Pull Request Template
## Changes Made
Brief summary of what was added, changed, or removed.
## Related Issue
Fixes #[issue-number] (if applicable)
## Type of Change
- [ ] New standard
- [ ] Documentation update
- [ ] Bug fix
- [ ] Process improvement
## Checklist
- [ ] Content follows writing guidelines
- [ ] Examples are clear and correct
- [ ] Links are valid and working
- [ ] Spelling and grammar checked
- [ ] Related documentation updated
🚀 Getting Started
Ready to contribute?

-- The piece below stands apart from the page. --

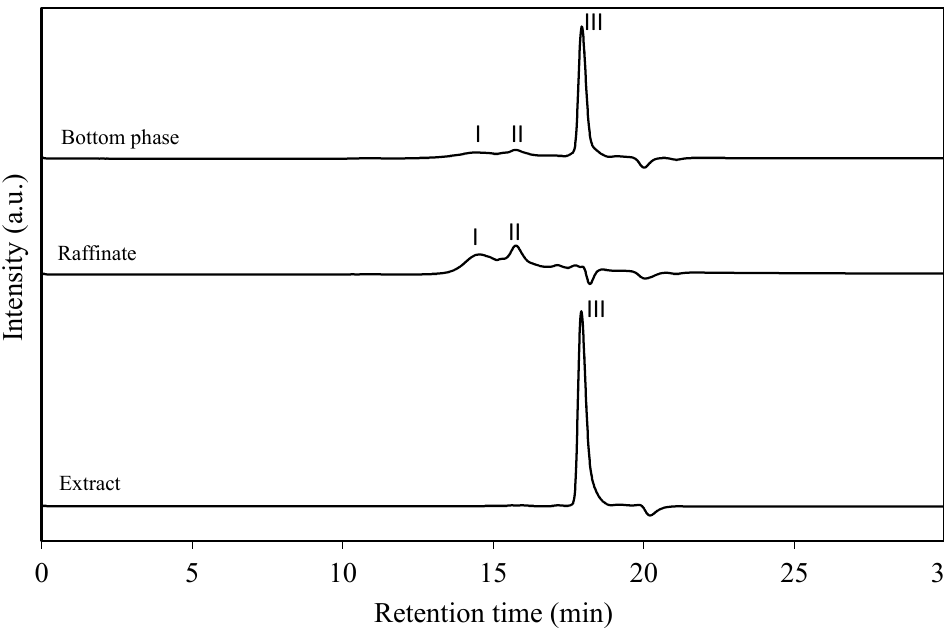
Figure 12. GPC chromatograms of the BP and the raffinate and extract after distillation. Peaks I = rigid polyether polyol; Peak II = reaction by-products; Peak III = Crude glycerol.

Here are some good first steps:
- Browse Current Issues: Look for
good-first-issue
labels - Identify Gaps: What standards are missing from your daily work?
- Start Small: Fix typos, improve examples, or clarify confusing sections
- Join Discussions: Participate in existing standards proposals
💬 Questions and Support
Need Help?
- Open an issue with the
question
label - Reach out in team chat channels on Slack (#javascript)
- Contact the standards maintainers directly
Want to Discuss Ideas?
- Start with an informal chat in team channels
- Open a discussion issue before creating detailed proposals
- Join regular standards review meetings
🤖 AI Assistant Guidelines Review
If you're using Claude Code or similar AI assistants, you can ask them to review your contributions against our guidelines:
- For Content Review: Ask "Does this follow the project's markdown style guide and contributing guidelines?"
- For Standards Compliance: Request "Please check if this contribution follows DECODE's development standards"
- For Structure Review: Ask "Is this organized according to the project's documentation structure?"
Important: When working with AI assistants on this project, always include this instruction:
"Please also update the TODO list and commit the changes when you're done."
This ensures that:
- The project TODO list stays current
- Changes are properly committed with appropriate messages
- Project memory (CLAUDE.md) reflects the latest status
- Other team members can see progress and current priorities
The AI assistant has access to our complete style guide, contributing guidelines, and organizational standards to help ensure consistency.
Remember: Great standards come from shared experiences and collaborative refinement. Your perspective and expertise make our practices stronger!